▸ **Instructions for the task**
Give all the data again exactly.

========================================

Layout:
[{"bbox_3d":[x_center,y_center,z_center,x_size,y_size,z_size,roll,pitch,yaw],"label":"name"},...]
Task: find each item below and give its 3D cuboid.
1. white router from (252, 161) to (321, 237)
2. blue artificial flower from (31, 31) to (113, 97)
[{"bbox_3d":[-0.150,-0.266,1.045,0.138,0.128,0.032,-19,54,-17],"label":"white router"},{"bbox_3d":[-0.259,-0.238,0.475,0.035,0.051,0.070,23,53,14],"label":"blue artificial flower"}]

========================================

▸ **Answer section**
Layout:
[{"bbox_3d":[x_center,y_center,z_center,x_size,y_size,z_size,roll,pitch,yaw],"label":"name"},...]
Task: find each item below and give its 3D cuboid.
1. white router from (252, 161) to (321, 237)
2. blue artificial flower from (31, 31) to (113, 97)
[{"bbox_3d":[-0.150,-0.266,1.045,0.138,0.128,0.032,-19,54,-17],"label":"white router"},{"bbox_3d":[-0.259,-0.238,0.475,0.035,0.051,0.070,23,53,14],"label":"blue artificial flower"}]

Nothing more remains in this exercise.